▶ [Exercise passage]:
◆ ◆ ◆
There is power in community, especially when undertaking a hard task. And that is an understatement for writing a book.

Lesson 2: The Power in Perseverance

Publishing a book was something I had dreamed about since I was a little kid. I have always been an avid writer, but I thought I was going to write a novel and publish that when I grew older. I tried — I really did. The farthest point I reached with a novel was 50 pages and I called that a success.

As time went on, I still had the dream, but it became more wishful. I knew I always had writing, no matter what career I went into, but I wasn’t sure how realistic my goal was to publish an actual book.

Once the pandemic hit in 2020 and I found myself with more time than I knew what to do with, something shifted. It would be poetic to say the nerve-wracking situation of a global pandemic made me realize that life was too short to not pursue your dreams but, truthfully, I think I just needed a new project. After discovering self-publishing existed as a method to get my work into the world, I was hooked.

That was when life got hard. 

Again, I had wanted this for my entire life: to have my name on the front cover of a book. But doing everything myself was hard. It took a lot of intrinsic motivation, deadline setting, late nights of scribbling in notebooks, and constant reminders that this was my dream. Because I was working forty hours a week for my internship, waking up at 6 o’clock in the morning to run before work, and trying to squeeze my writing life into a few hours after dinner every day. 

But I persevered.

When I was tired one night and couldn’t find the strength within me to stay up to write, I would wake up early instead. When I had lunch breaks, you could find me jotting down lines in a notebook. My summer reading consisted of poetry and books that inspired creativity, like Big Magic by Elizabeth Gilbert. I found a date I wanted to publish by and worked backwards to set up a timeline, marking my planner with dates where I should be done writing, revising, and formatting.

I never gave up.

That’s why I can confidently say I am a published author. And, by the age of twenty-two, I’ll have published two books. I accomplished my dream by using the work ethic that has been instilled in me my entire life and never quitting.

And I am so grateful for all of it.

Lesson 3: Authors are Entrepreneurs

When I came to Babson College, known for its undergraduate entrepreneurship program, I was firm in my desire for a business degree but also believed entrepreneurship was not the path for me. I would learn certain skills like teamwork and innovation through creating my own business freshman year, but that would be it. No more self-created ventures or business plans.
◆ ◆ ◆
▶ [Entries shown]:
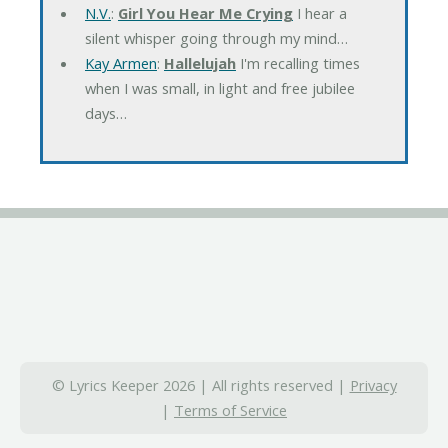
N.V.
:
Girl You Hear Me Crying
I hear a
silent whisper going through my mind…
Kay Armen
:
Hallelujah
I'm recalling times
when I was small, in light and free jubilee
days…
© Lyrics Keeper 2026 | All rights reserved |
Privacy
|
Terms of Service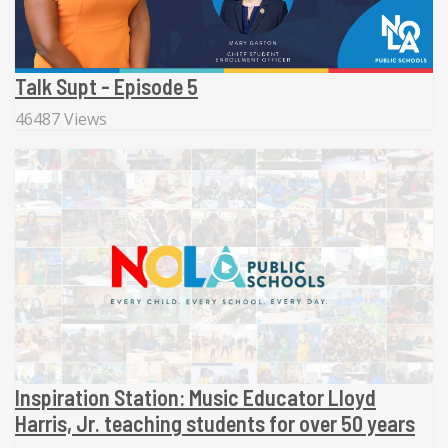
Talk Supt - Episode 5
46487 Views
Inspiration Station: Music Educator Lloyd
Harris, Jr. teaching students for over 50 years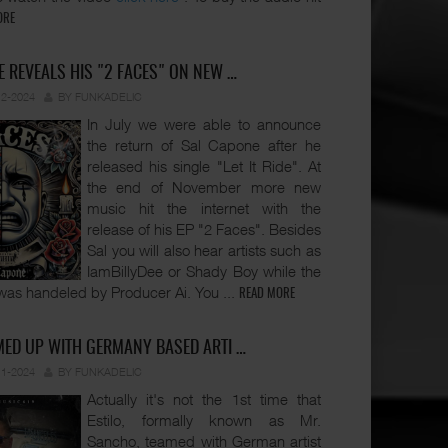
ORE
 REVEALS HIS "2 FACES" ON NEW …
12-2024
BY FUNKADELIC
In July we were able to announce
the return of Sal Capone after he
released his single "Let It Ride". At
the end of November more new
music hit the internet with the
release of his EP "2 Faces". Besides
Sal you will also hear artists such as
IamBillyDee or Shady Boy while the
was handeled by Producer Ai. You
...
READ MORE
MED UP WITH GERMANY BASED ARTI …
11-2024
BY FUNKADELIC
Actually it's not the 1st time that
Estilo, formally known as Mr.
Sancho, teamed with German artist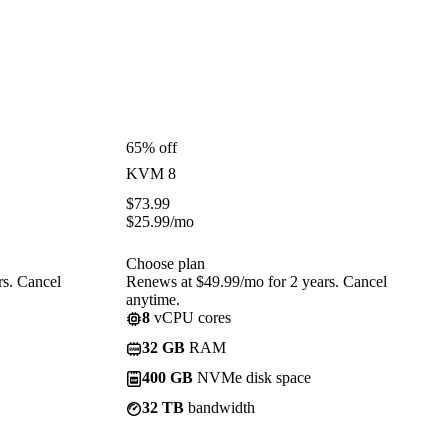
65% off
KVM 8
$
73.99
$
25.99
/mo
Choose plan
rs. Cancel
Renews at $49.99/mo for 2 years. Cancel
anytime.
8
vCPU cores
32 GB
RAM
400 GB
NVMe disk space
32 TB
bandwidth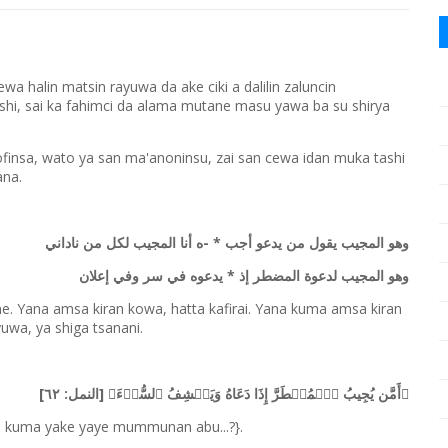
a halin matsin rayuwa da ake ciki a dalilin zaluncin
hi, sai ka fahimci da alama mutane masu yawa ba su shirya
fofinsa, wato ya san ma'anoninsu, zai san cewa idan muka tashi
ana.
وهو المجيب يقول من يدعو أجب * -ه أنا المجيب لكل من ناداني
وهو المجيب لدعوة المضطر إذ * يدعوه في سر وفي إعلان
ne. Yana amsa kiran kowa, hatta kafirai. Yana kuma amsa kiran
uwa, ya shiga tsanani.
﴿أَمَّن یُجِیبُ ٱلۡمُضۡطَرَّ إِذَا دَعَاهُ وَیَكۡشِفُ ٱلسُّوۤءَ﴾ [النمل: ٦٢]
i, kuma yake yaye mummunan abu...?}.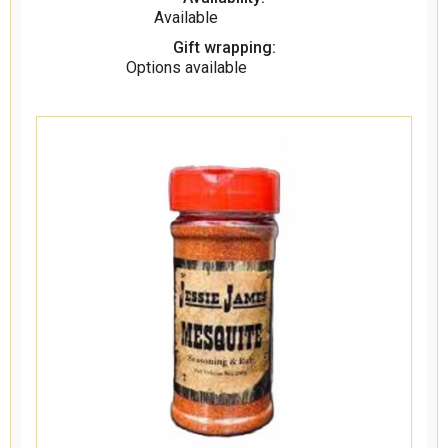
Available
Gift wrapping:
Options available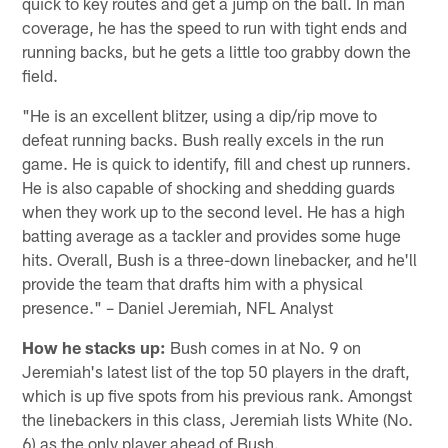
quick to key routes and get a jump on the ball. In man
coverage, he has the speed to run with tight ends and
running backs, but he gets a little too grabby down the
field.
"He is an excellent blitzer, using a dip/rip move to
defeat running backs. Bush really excels in the run
game. He is quick to identify, fill and chest up runners.
He is also capable of shocking and shedding guards
when they work up to the second level. He has a high
batting average as a tackler and provides some huge
hits. Overall, Bush is a three-down linebacker, and he'll
provide the team that drafts him with a physical
presence." – Daniel Jeremiah, NFL Analyst
How he stacks up:
Bush comes in at No. 9 on
Jeremiah's latest list of the top 50 players in the draft,
which is up five spots from his previous rank. Amongst
the linebackers in this class, Jeremiah lists White (No.
6) as the only player ahead of Bush.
◆ ◆ ◆
▶ [Task description]: Write the next part of the essay on lessons from publishing a book, continuing from its last sentence. The items are separate material and have no connection to the essay on publishing a book.

▶ [Answer to this problem]:
When I published my first book, I realized how wrong I had been.

Authors are entrepreneurs.

I created my book from scratch and wanted to sell it to the world, promoting it on social media to family, friends, and professional connections. I was a product designer, a marketer, a social media specialist, and an accountant for my books, all at once. I took some risks, paying for Instagram and Amazon promotions that didn’t work that well, but I learned from my mistakes.

Entrepreneurs learn fast when they fail fast. And I definitely have failed with many little undertakings during the past year: social media posts, promotions, sales, product launches for my Etsy shop, and more. 

But I learned each time. 

I pivoted, iterating through different test processes to see which hashtags yielded the best engagement on social media. I tested different product keywords on listings to see which gained more traffic. I built email lists, social media communities, friendships, and professional relationships.

I learned I was at the right school this whole time. Now I fully embrace my title as author, poet, writer, and entrepreneur.

Where To Next

I would be lying if I said Poetic Potential is my last book. No, I plan on writing many more. Before I even finished writing the first draft, I knew what my next idea was. That’s where my brain always is — five steps ahead. But I’ll always stop to live in the moment and admire just how far I have come.

Because, in a year, I accomplished more than I ever thought possible.